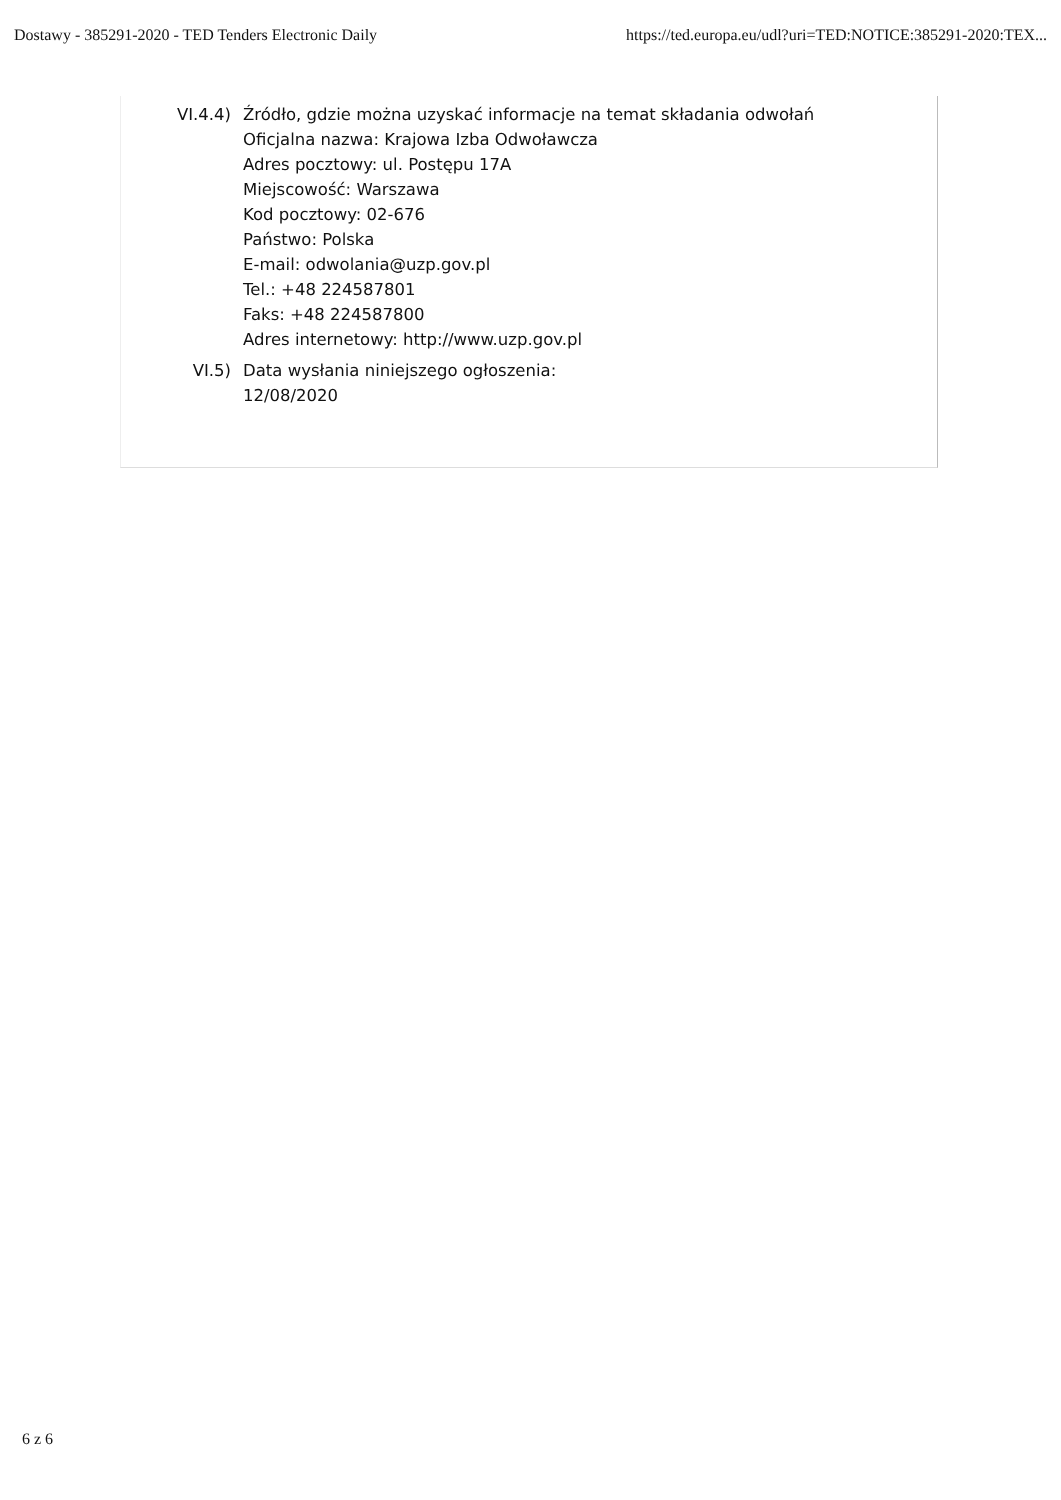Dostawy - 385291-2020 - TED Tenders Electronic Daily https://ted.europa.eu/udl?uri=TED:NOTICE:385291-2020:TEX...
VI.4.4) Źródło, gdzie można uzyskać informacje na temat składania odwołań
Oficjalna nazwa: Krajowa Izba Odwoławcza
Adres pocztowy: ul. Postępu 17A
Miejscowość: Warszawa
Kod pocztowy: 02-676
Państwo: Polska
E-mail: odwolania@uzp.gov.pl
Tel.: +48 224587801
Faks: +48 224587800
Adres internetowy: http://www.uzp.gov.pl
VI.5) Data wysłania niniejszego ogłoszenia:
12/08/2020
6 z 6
##############################
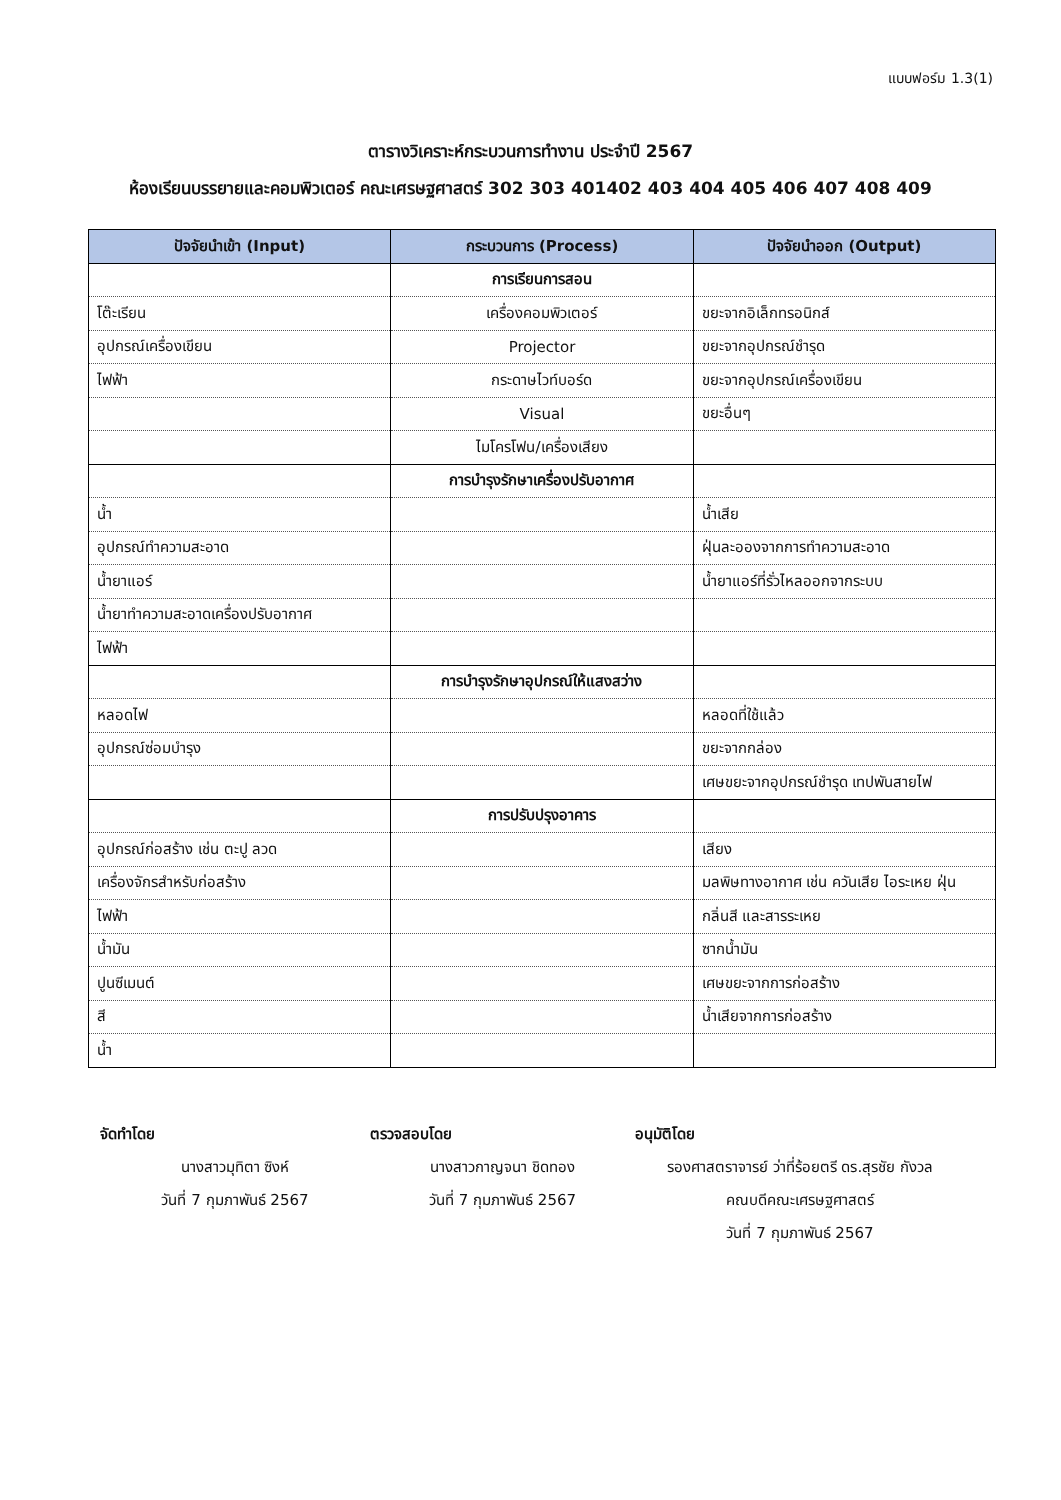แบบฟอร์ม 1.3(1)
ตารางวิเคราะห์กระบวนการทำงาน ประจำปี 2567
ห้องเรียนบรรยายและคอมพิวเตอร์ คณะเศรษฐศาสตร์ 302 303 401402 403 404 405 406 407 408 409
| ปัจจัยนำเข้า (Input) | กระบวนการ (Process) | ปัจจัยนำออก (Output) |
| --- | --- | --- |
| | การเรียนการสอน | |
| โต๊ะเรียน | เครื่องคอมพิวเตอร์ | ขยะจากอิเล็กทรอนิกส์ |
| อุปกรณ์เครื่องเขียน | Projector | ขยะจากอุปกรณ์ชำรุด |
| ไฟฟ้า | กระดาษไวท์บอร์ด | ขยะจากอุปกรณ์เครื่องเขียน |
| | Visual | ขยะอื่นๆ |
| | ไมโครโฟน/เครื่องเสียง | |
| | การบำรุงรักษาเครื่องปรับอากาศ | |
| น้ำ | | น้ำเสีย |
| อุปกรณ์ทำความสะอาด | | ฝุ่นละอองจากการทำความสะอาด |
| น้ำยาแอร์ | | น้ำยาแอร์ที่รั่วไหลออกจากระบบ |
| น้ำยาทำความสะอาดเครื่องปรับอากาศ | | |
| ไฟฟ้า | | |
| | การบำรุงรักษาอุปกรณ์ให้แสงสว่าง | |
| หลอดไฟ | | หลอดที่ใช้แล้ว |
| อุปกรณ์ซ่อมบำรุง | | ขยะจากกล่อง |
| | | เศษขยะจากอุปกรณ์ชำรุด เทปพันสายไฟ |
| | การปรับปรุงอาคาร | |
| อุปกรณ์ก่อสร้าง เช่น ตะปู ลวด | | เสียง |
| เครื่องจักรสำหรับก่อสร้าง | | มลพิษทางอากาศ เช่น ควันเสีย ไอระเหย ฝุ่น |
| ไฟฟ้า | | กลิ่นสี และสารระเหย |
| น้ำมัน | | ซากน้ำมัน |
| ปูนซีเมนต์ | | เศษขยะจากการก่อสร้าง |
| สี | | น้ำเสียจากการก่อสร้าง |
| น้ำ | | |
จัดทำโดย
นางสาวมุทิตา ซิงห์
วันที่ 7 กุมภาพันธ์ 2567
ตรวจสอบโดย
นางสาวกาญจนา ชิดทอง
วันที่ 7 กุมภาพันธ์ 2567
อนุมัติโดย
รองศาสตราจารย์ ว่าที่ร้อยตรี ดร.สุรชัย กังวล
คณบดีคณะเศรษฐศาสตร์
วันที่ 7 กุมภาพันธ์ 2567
##############################
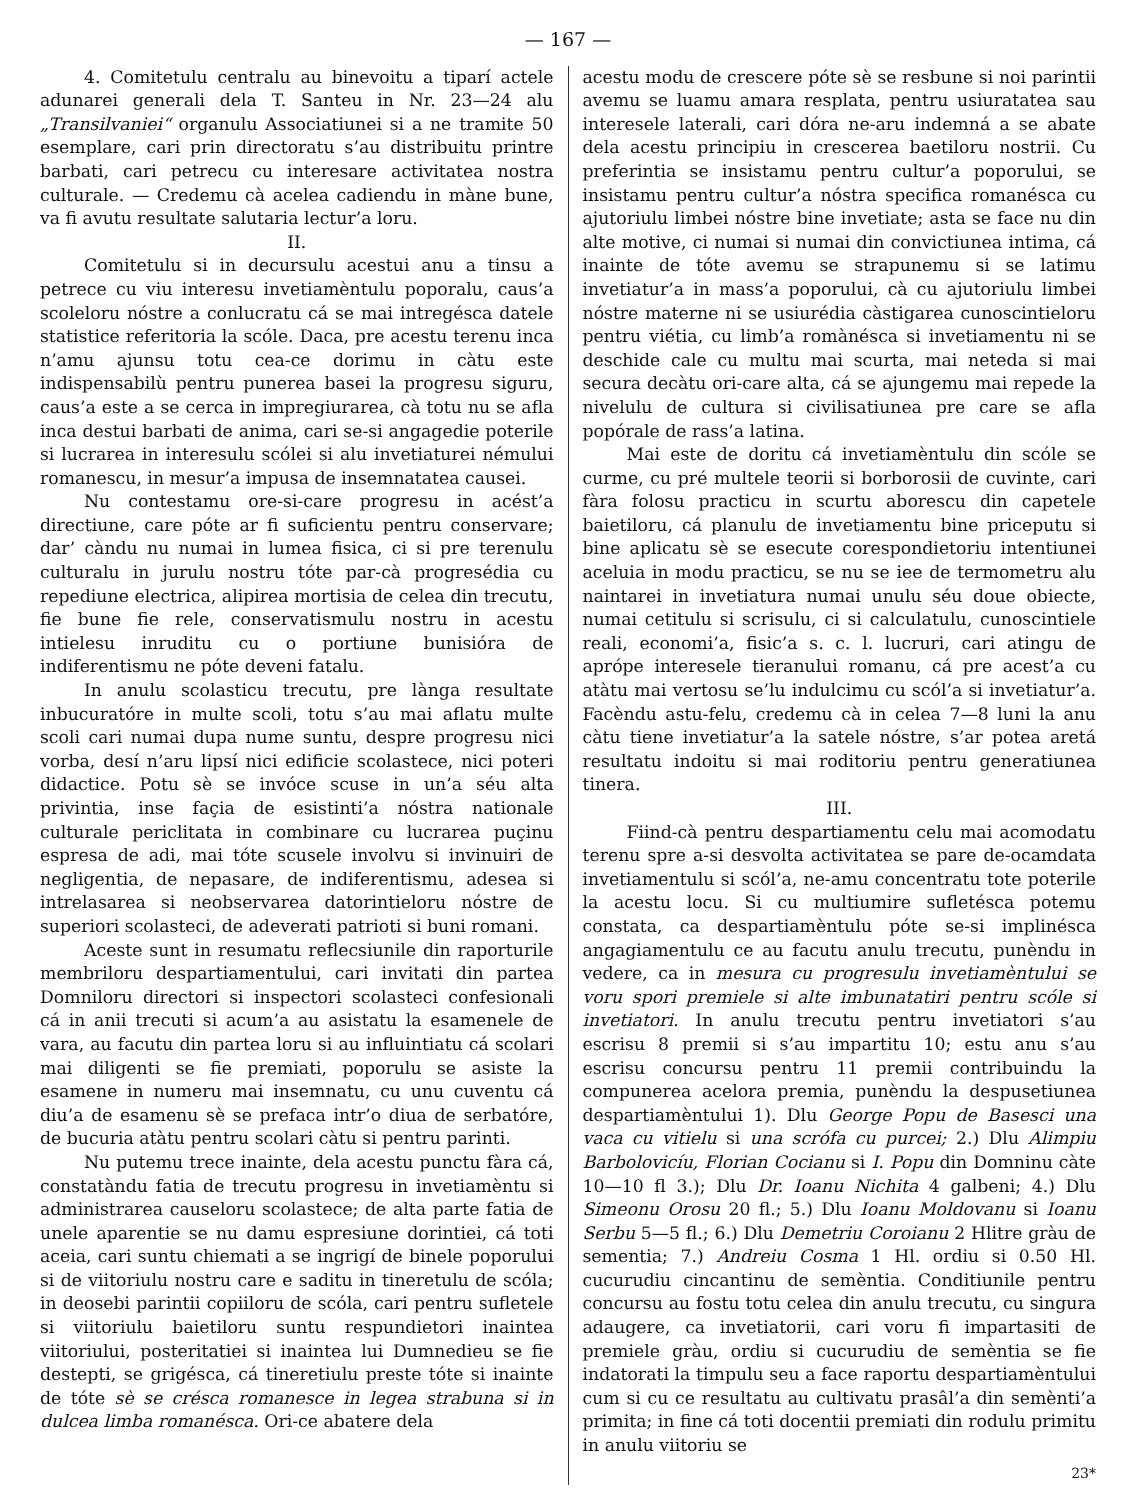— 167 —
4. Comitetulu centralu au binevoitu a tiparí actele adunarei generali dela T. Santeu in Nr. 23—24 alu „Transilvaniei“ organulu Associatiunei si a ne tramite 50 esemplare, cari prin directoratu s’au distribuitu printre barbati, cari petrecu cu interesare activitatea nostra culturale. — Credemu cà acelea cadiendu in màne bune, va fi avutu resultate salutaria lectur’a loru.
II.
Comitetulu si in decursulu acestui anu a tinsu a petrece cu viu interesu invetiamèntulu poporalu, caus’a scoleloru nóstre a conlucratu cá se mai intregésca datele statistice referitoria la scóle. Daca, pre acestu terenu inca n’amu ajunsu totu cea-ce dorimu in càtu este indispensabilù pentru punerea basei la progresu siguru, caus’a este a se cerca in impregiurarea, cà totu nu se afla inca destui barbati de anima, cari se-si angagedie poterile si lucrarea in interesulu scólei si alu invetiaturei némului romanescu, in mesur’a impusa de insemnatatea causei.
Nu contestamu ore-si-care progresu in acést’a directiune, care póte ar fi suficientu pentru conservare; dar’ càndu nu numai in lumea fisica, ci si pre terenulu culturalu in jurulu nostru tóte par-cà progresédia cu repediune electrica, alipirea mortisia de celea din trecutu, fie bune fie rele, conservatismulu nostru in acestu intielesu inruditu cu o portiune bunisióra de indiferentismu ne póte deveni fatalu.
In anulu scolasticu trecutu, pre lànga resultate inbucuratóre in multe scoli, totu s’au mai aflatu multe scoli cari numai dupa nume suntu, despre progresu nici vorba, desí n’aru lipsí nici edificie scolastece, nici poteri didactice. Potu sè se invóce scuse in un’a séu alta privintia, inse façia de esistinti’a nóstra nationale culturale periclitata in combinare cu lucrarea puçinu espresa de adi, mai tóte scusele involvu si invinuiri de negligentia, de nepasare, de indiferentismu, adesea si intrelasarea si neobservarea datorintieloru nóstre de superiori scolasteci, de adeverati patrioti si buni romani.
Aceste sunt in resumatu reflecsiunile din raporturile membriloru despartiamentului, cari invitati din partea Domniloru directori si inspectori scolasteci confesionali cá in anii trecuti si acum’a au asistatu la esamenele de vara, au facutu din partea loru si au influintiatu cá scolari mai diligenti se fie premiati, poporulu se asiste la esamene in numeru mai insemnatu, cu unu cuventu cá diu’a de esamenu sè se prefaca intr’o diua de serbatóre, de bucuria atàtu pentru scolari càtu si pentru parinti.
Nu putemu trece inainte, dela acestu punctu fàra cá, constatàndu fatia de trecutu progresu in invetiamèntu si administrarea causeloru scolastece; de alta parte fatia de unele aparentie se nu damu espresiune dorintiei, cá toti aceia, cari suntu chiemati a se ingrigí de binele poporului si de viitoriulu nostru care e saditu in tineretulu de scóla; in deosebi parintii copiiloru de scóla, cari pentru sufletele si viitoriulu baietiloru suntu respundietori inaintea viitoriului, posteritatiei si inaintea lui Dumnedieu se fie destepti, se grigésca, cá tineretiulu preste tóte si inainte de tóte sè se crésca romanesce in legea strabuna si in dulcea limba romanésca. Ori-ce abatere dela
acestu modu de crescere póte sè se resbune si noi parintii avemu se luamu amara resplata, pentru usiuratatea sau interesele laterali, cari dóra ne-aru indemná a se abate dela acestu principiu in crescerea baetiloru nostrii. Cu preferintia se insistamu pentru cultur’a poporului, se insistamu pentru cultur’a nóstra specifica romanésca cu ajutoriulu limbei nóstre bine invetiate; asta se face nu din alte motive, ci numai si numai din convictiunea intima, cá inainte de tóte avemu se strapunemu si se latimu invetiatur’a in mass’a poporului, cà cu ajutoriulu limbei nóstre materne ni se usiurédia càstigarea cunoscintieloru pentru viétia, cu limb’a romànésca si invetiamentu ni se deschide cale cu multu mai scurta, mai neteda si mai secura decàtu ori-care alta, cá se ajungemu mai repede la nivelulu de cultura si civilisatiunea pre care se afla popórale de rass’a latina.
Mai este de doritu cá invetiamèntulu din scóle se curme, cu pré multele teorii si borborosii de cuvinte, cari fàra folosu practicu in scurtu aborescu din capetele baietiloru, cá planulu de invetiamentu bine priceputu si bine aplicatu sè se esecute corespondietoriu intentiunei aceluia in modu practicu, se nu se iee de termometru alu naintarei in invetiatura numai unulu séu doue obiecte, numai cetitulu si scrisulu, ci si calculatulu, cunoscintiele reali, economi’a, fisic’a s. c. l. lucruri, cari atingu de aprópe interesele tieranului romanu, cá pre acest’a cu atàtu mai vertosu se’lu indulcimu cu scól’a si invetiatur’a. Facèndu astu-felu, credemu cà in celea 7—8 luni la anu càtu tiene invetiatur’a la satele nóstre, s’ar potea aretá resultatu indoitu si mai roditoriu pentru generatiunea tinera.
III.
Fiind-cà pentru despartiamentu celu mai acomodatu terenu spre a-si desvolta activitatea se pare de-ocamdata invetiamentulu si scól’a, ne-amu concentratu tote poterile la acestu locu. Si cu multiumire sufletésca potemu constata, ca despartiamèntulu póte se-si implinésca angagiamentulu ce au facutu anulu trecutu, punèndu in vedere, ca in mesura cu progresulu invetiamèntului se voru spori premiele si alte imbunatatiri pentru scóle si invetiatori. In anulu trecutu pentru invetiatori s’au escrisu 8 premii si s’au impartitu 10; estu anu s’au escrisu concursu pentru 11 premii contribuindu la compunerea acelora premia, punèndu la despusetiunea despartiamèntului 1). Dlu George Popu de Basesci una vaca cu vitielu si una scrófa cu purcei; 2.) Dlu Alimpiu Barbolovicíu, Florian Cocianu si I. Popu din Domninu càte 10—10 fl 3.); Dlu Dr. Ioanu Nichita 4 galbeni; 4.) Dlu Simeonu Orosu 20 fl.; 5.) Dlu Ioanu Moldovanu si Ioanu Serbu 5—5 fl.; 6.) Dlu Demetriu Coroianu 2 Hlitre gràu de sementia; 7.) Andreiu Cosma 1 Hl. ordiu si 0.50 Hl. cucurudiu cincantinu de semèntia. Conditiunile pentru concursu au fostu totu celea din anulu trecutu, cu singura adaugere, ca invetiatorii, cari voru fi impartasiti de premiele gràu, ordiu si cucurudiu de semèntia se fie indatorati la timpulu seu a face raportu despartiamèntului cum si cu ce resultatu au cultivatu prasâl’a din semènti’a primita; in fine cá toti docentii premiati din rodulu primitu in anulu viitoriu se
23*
##############################
▶ _Prompt_
Which lines of the records contain "ปกรณ"? Show each of them.

▶ _Solution to this problem_
| อุปกรณ์เครื่องเขียน | Projector | ขยะจากอุปกรณ์ชำรุด |
| ไฟฟ้า | กระดาษไวท์บอร์ด | ขยะจากอุปกรณ์เครื่องเขียน |
| อุปกรณ์ทำความสะอาด | | ฝุ่นละอองจากการทำความสะอาด |
| | การบำรุงรักษาอุปกรณ์ให้แสงสว่าง | |
| อุปกรณ์ซ่อมบำรุง | | ขยะจากกล่อง |
| | | เศษขยะจากอุปกรณ์ชำรุด เทปพันสายไฟ |
| อุปกรณ์ก่อสร้าง เช่น ตะปู ลวด | | เสียง |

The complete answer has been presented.